- Directed by: Louis Daquin
- Written by: André Cerf Louis Daquin Roger Vailland
- Based on: The Bouquinquant Brothers by Jean Prévost
- Produced by: Pierre Blancheville André Cornu Alexandre Kamenka
- Starring: Albert Préjean Madeleine Robinson Roger Pigaut
- Cinematography: Louis Page
- Edited by: Claude Nicole
- Music by: Jean Wiener
- Production companies: Radio Cinéma Société des Films Alkam
- Distributed by: Radio Cinéma
- Release date: 15 September 1947;
- Running time: 99 minutes
- Country: France
- Language: French

= The Bouquinquant Brothers =

1947 film

The Bouquinquant Brothers (French: Les frères Bouquinquant) is a 1947 French drama film directed by Louis Daquin and starring Albert Préjean, Madeleine Robinson and Roger Pigaut.

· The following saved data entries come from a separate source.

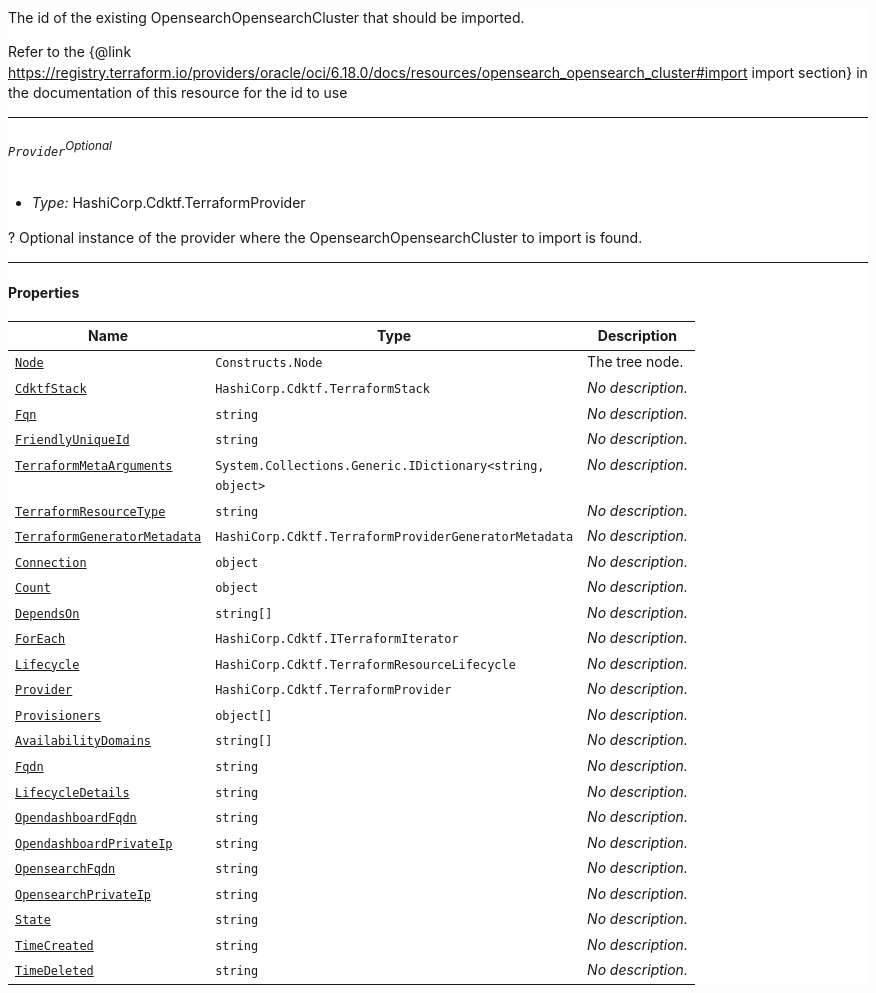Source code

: The id of the existing OpensearchOpensearchCluster that should be imported.

Refer to the {@link https://registry.terraform.io/providers/oracle/oci/6.18.0/docs/resources/opensearch_opensearch_cluster#import import section} in the documentation of this resource for the id to use

---

###### `Provider`<sup>Optional</sup> <a name="Provider" id="rhizo-co-terraform-provider-oci.opensearchOpensearchCluster.OpensearchOpensearchCluster.generateConfigForImport.parameter.provider"></a>

- *Type:* HashiCorp.Cdktf.TerraformProvider

? Optional instance of the provider where the OpensearchOpensearchCluster to import is found.

---

#### Properties <a name="Properties" id="Properties"></a>

| **Name** | **Type** | **Description** |
| --- | --- | --- |
| <code><a href="#rhizo-co-terraform-provider-oci.opensearchOpensearchCluster.OpensearchOpensearchCluster.property.node">Node</a></code> | <code>Constructs.Node</code> | The tree node. |
| <code><a href="#rhizo-co-terraform-provider-oci.opensearchOpensearchCluster.OpensearchOpensearchCluster.property.cdktfStack">CdktfStack</a></code> | <code>HashiCorp.Cdktf.TerraformStack</code> | *No description.* |
| <code><a href="#rhizo-co-terraform-provider-oci.opensearchOpensearchCluster.OpensearchOpensearchCluster.property.fqn">Fqn</a></code> | <code>string</code> | *No description.* |
| <code><a href="#rhizo-co-terraform-provider-oci.opensearchOpensearchCluster.OpensearchOpensearchCluster.property.friendlyUniqueId">FriendlyUniqueId</a></code> | <code>string</code> | *No description.* |
| <code><a href="#rhizo-co-terraform-provider-oci.opensearchOpensearchCluster.OpensearchOpensearchCluster.property.terraformMetaArguments">TerraformMetaArguments</a></code> | <code>System.Collections.Generic.IDictionary<string, object></code> | *No description.* |
| <code><a href="#rhizo-co-terraform-provider-oci.opensearchOpensearchCluster.OpensearchOpensearchCluster.property.terraformResourceType">TerraformResourceType</a></code> | <code>string</code> | *No description.* |
| <code><a href="#rhizo-co-terraform-provider-oci.opensearchOpensearchCluster.OpensearchOpensearchCluster.property.terraformGeneratorMetadata">TerraformGeneratorMetadata</a></code> | <code>HashiCorp.Cdktf.TerraformProviderGeneratorMetadata</code> | *No description.* |
| <code><a href="#rhizo-co-terraform-provider-oci.opensearchOpensearchCluster.OpensearchOpensearchCluster.property.connection">Connection</a></code> | <code>object</code> | *No description.* |
| <code><a href="#rhizo-co-terraform-provider-oci.opensearchOpensearchCluster.OpensearchOpensearchCluster.property.count">Count</a></code> | <code>object</code> | *No description.* |
| <code><a href="#rhizo-co-terraform-provider-oci.opensearchOpensearchCluster.OpensearchOpensearchCluster.property.dependsOn">DependsOn</a></code> | <code>string[]</code> | *No description.* |
| <code><a href="#rhizo-co-terraform-provider-oci.opensearchOpensearchCluster.OpensearchOpensearchCluster.property.forEach">ForEach</a></code> | <code>HashiCorp.Cdktf.ITerraformIterator</code> | *No description.* |
| <code><a href="#rhizo-co-terraform-provider-oci.opensearchOpensearchCluster.OpensearchOpensearchCluster.property.lifecycle">Lifecycle</a></code> | <code>HashiCorp.Cdktf.TerraformResourceLifecycle</code> | *No description.* |
| <code><a href="#rhizo-co-terraform-provider-oci.opensearchOpensearchCluster.OpensearchOpensearchCluster.property.provider">Provider</a></code> | <code>HashiCorp.Cdktf.TerraformProvider</code> | *No description.* |
| <code><a href="#rhizo-co-terraform-provider-oci.opensearchOpensearchCluster.OpensearchOpensearchCluster.property.provisioners">Provisioners</a></code> | <code>object[]</code> | *No description.* |
| <code><a href="#rhizo-co-terraform-provider-oci.opensearchOpensearchCluster.OpensearchOpensearchCluster.property.availabilityDomains">AvailabilityDomains</a></code> | <code>string[]</code> | *No description.* |
| <code><a href="#rhizo-co-terraform-provider-oci.opensearchOpensearchCluster.OpensearchOpensearchCluster.property.fqdn">Fqdn</a></code> | <code>string</code> | *No description.* |
| <code><a href="#rhizo-co-terraform-provider-oci.opensearchOpensearchCluster.OpensearchOpensearchCluster.property.lifecycleDetails">LifecycleDetails</a></code> | <code>string</code> | *No description.* |
| <code><a href="#rhizo-co-terraform-provider-oci.opensearchOpensearchCluster.OpensearchOpensearchCluster.property.opendashboardFqdn">OpendashboardFqdn</a></code> | <code>string</code> | *No description.* |
| <code><a href="#rhizo-co-terraform-provider-oci.opensearchOpensearchCluster.OpensearchOpensearchCluster.property.opendashboardPrivateIp">OpendashboardPrivateIp</a></code> | <code>string</code> | *No description.* |
| <code><a href="#rhizo-co-terraform-provider-oci.opensearchOpensearchCluster.OpensearchOpensearchCluster.property.opensearchFqdn">OpensearchFqdn</a></code> | <code>string</code> | *No description.* |
| <code><a href="#rhizo-co-terraform-provider-oci.opensearchOpensearchCluster.OpensearchOpensearchCluster.property.opensearchPrivateIp">OpensearchPrivateIp</a></code> | <code>string</code> | *No description.* |
| <code><a href="#rhizo-co-terraform-provider-oci.opensearchOpensearchCluster.OpensearchOpensearchCluster.property.state">State</a></code> | <code>string</code> | *No description.* |
| <code><a href="#rhizo-co-terraform-provider-oci.opensearchOpensearchCluster.OpensearchOpensearchCluster.property.timeCreated">TimeCreated</a></code> | <code>string</code> | *No description.* |
| <code><a href="#rhizo-co-terraform-provider-oci.opensearchOpensearchCluster.OpensearchOpensearchCluster.property.timeDeleted">TimeDeleted</a></code> | <code>string</code> | *No description.* |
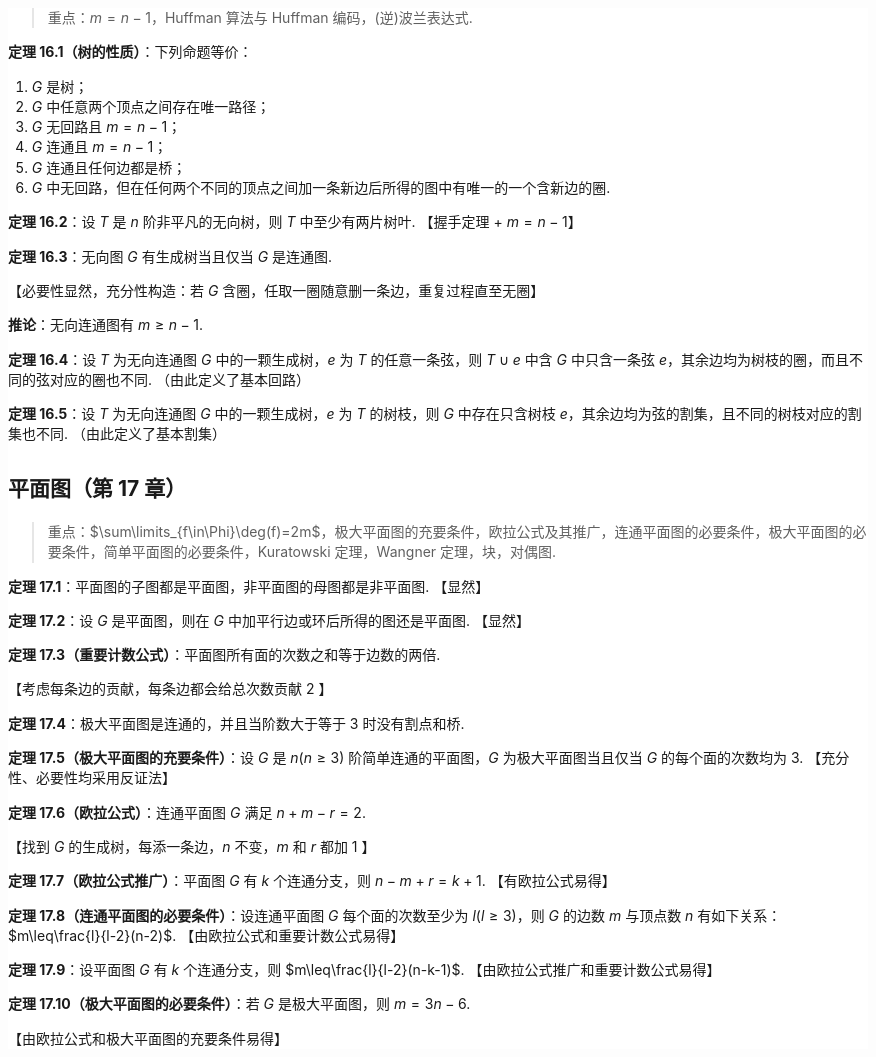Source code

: > 重点：$m=n-1$，Huffman 算法与 Huffman 编码，(逆)波兰表达式. 



**定理 16.1（树的性质）**：下列命题等价：

1. $G$ 是树；
2. $G$ 中任意两个顶点之间存在唯一路径；
3. $G$ 无回路且 $m=n-1$；
4. $G$ 连通且 $m=n-1$；
5. $G$ 连通且任何边都是桥；
6. $G$ 中无回路，但在任何两个不同的顶点之间加一条新边后所得的图中有唯一的一个含新边的圈. 

**定理 16.2**：设 $T$ 是 $n$ 阶非平凡的无向树，则 $T$ 中至少有两片树叶. 【握手定理 + $m=n-1$】

**定理 16.3**：无向图 $G$ 有生成树当且仅当 $G$ 是连通图. 

【必要性显然，充分性构造：若 $G$ 含圈，任取一圈随意删一条边，重复过程直至无圈】

**推论**：无向连通图有 $m\geq n-1$. 

**定理 16.4**：设 $T$ 为无向连通图 $G$ 中的一颗生成树，$e$ 为 $T$ 的任意一条弦，则 $T\cup e$ 中含 $G$ 中只含一条弦 $e$，其余边均为树枝的圈，而且不同的弦对应的圈也不同. （由此定义了基本回路）

**定理 16.5**：设 $T$ 为无向连通图 $G$ 中的一颗生成树，$e$ 为 $T$ 的树枝，则 $G$ 中存在只含树枝 $e$，其余边均为弦的割集，且不同的树枝对应的割集也不同. （由此定义了基本割集）



## 平面图（第 17 章）

> 重点：$\sum\limits_{f\in\Phi}\deg(f)=2m$，极大平面图的充要条件，欧拉公式及其推广，连通平面图的必要条件，极大平面图的必要条件，简单平面图的必要条件，Kuratowski 定理，Wangner 定理，块，对偶图. 



**定理 17.1**：平面图的子图都是平面图，非平面图的母图都是非平面图. 【显然】

**定理 17.2**：设 $G$ 是平面图，则在 $G$ 中加平行边或环后所得的图还是平面图. 【显然】

**定理 17.3（重要计数公式）**：平面图所有面的次数之和等于边数的两倍. 

【考虑每条边的贡献，每条边都会给总次数贡献 $2$ 】

**定理 17.4**：极大平面图是连通的，并且当阶数大于等于 $3$ 时没有割点和桥. 

**定理 17.5（极大平面图的充要条件）**：设 $G$ 是 $n(n\geq3)$ 阶简单连通的平面图，$G$ 为极大平面图当且仅当 $G$ 的每个面的次数均为 $3$. 【充分性、必要性均采用反证法】

**定理 17.6（欧拉公式）**：连通平面图 $G$ 满足 $n+m-r=2$. 

【找到 $G$ 的生成树，每添一条边，$n$ 不变，$m$ 和 $r$ 都加 $1$ 】

**定理 17.7（欧拉公式推广）**：平面图 $G$ 有 $k$ 个连通分支，则 $n-m+r=k+1$. 【有欧拉公式易得】

**定理 17.8（连通平面图的必要条件）**：设连通平面图 $G$ 每个面的次数至少为 $l(l\geq3)$，则 $G$ 的边数 $m$ 与顶点数 $n$ 有如下关系：$m\leq\frac{l}{l-2}(n-2)$. 【由欧拉公式和重要计数公式易得】

**定理 17.9**：设平面图 $G$ 有 $k$ 个连通分支，则 $m\leq\frac{l}{l-2}(n-k-1)$. 【由欧拉公式推广和重要计数公式易得】

**定理 17.10（极大平面图的必要条件）**：若 $G$ 是极大平面图，则 $m=3n-6$. 

【由欧拉公式和极大平面图的充要条件易得】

It is based on the 1930 novel The Bouquinquant Brothers by Jean Prévost. It premiered at the 1947 Venice Film Festival and went on general release in France the following year. The film's sets were designed by the art director Paul Bertrand. It marked the film debut of the actress Juliette Gréco.

==Synopsis==
Julie Moret arrives in Paris from the provinces looking for work. She meets and marries Léon Bouquinquant who initially seems charming, but turns out to be a drunken brute. She soon begins to develop feelings for his brother Pierre.

==Cast==
- Albert Préjean as 	Léon Bouquinquant
- Madeleine Robinson as Julie Bouquinquant née Moret
- Roger Pigaut as Pierre Bouquinquant
- Mona Dol as 	Madame Leclerc
- Paul Frankeur as 	Le commissaire
- Juliette Gréco as Une religieuse
- Abel Jacquin as 	Louis
- Denise Kerny as 	Une détenue
- Charles Lavialle as 	Monsieur Thomas
- Louis Seigner as Le juge d'instruction
- Jean Vilar as 	Le prêtre
- Victor Vina as 	Le médecin

== Bibliography ==
- Goble, Alan. The Complete Index to Literary Sources in Film. Walter de Gruyter, 1999.